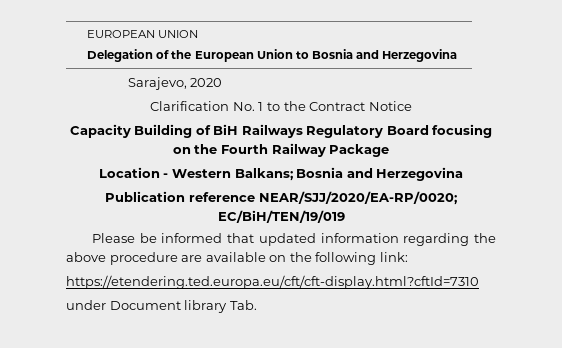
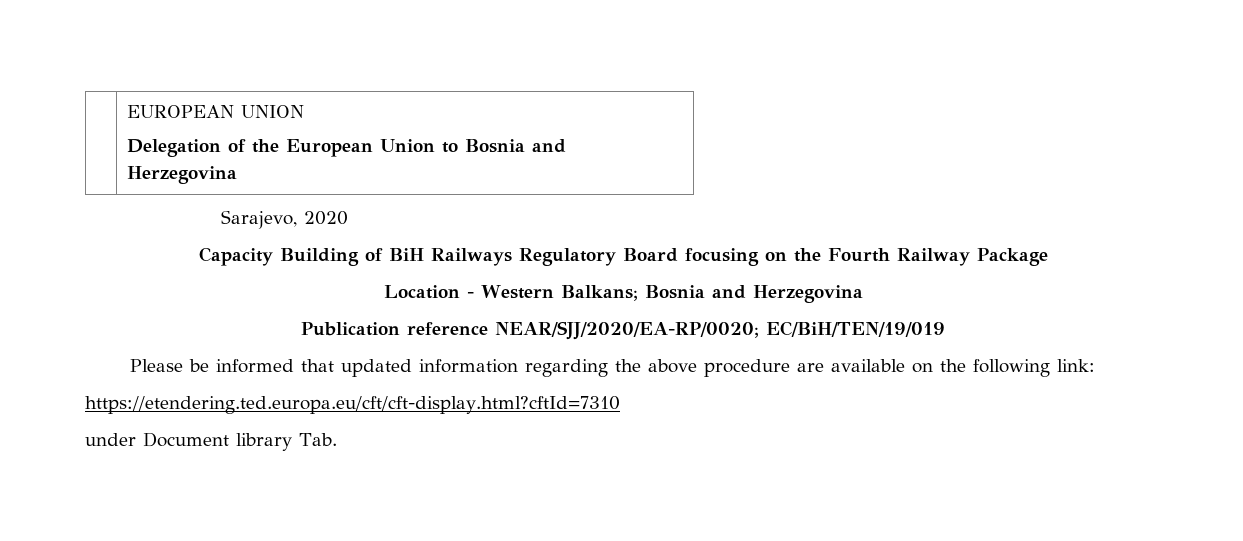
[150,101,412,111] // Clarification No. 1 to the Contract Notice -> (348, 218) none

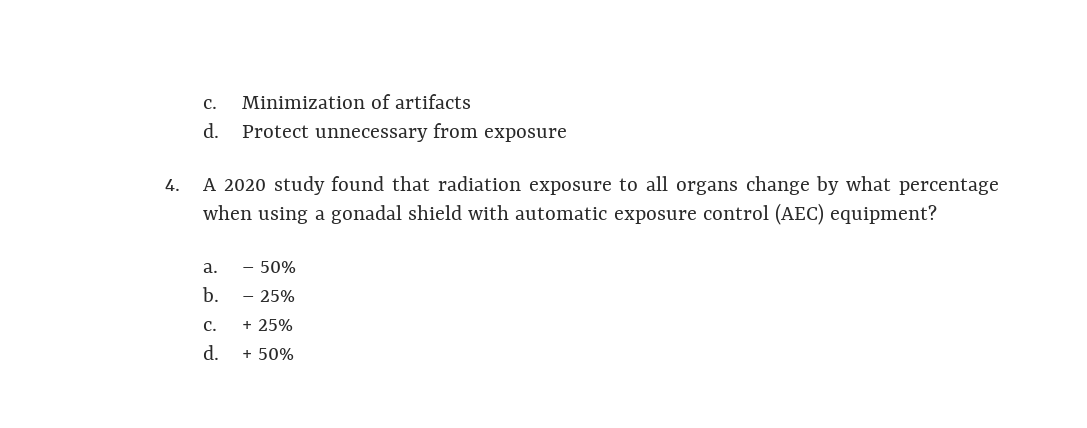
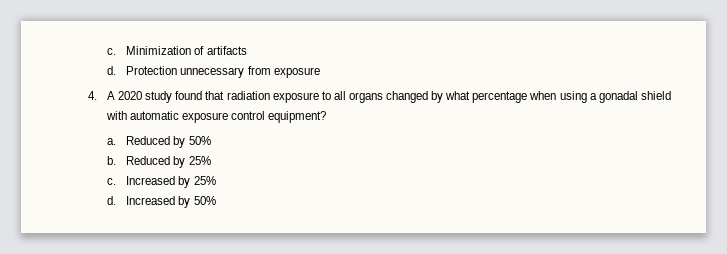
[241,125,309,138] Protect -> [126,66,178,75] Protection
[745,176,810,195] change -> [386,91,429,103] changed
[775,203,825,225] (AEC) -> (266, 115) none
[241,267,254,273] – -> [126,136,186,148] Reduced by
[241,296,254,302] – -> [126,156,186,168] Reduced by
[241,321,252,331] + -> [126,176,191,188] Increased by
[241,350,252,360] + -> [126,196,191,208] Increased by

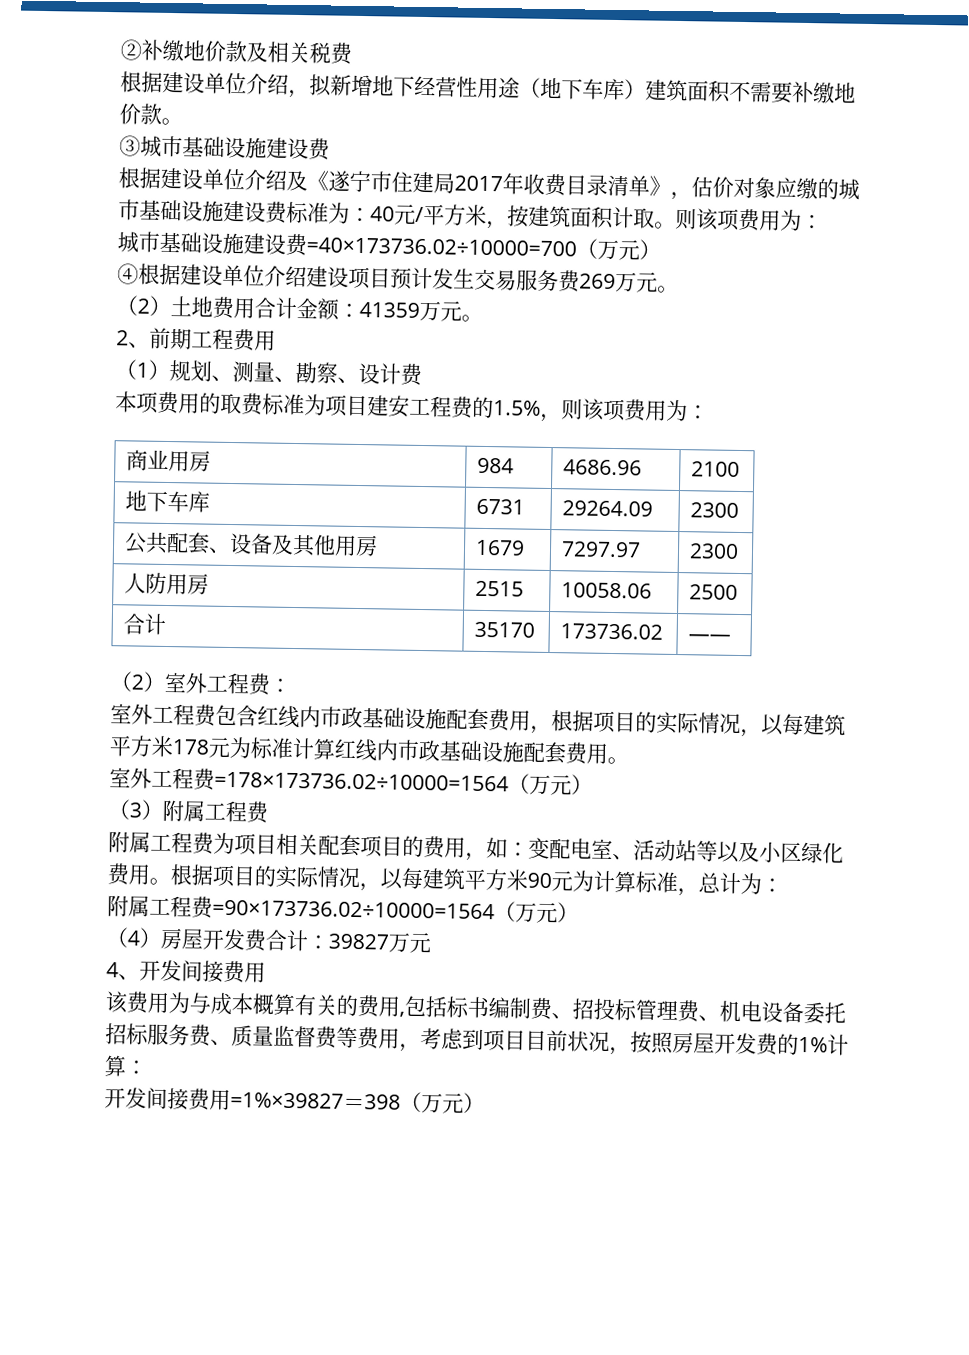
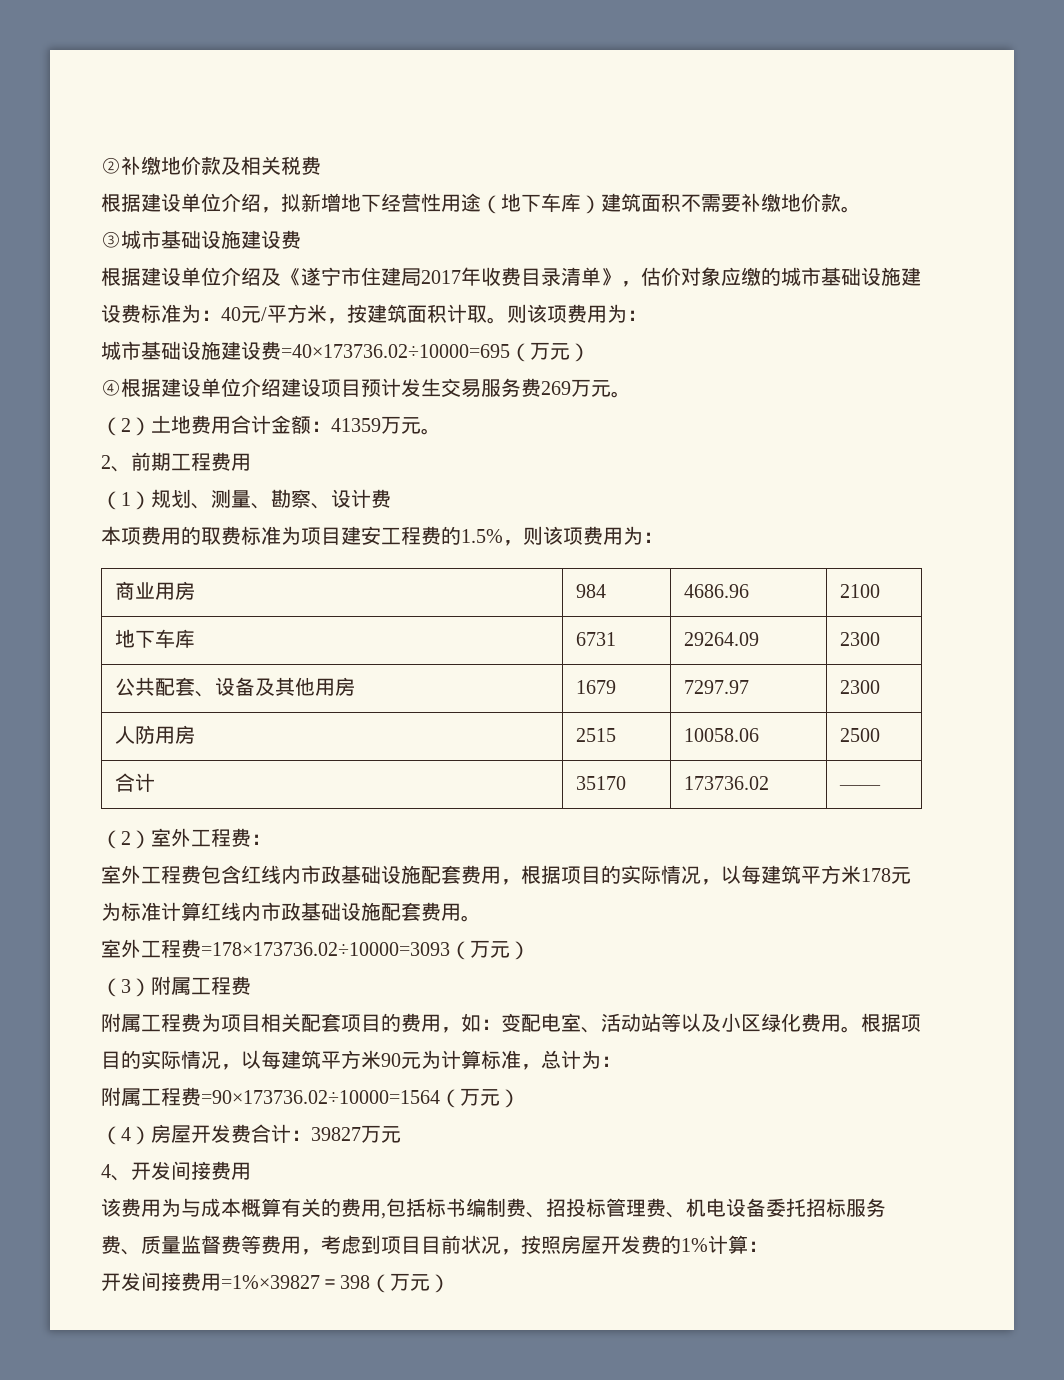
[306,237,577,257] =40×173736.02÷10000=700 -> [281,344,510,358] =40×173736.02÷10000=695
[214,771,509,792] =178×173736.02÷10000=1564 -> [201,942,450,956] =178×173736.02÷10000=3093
• • • • •
◆ How to complete this task ◆
Pull out all lines in the data above that include "Reduced".

◆ Solution to this task ◆
[241,267,254,273] – -> [126,136,186,148] Reduced by
[241,296,254,302] – -> [126,156,186,168] Reduced by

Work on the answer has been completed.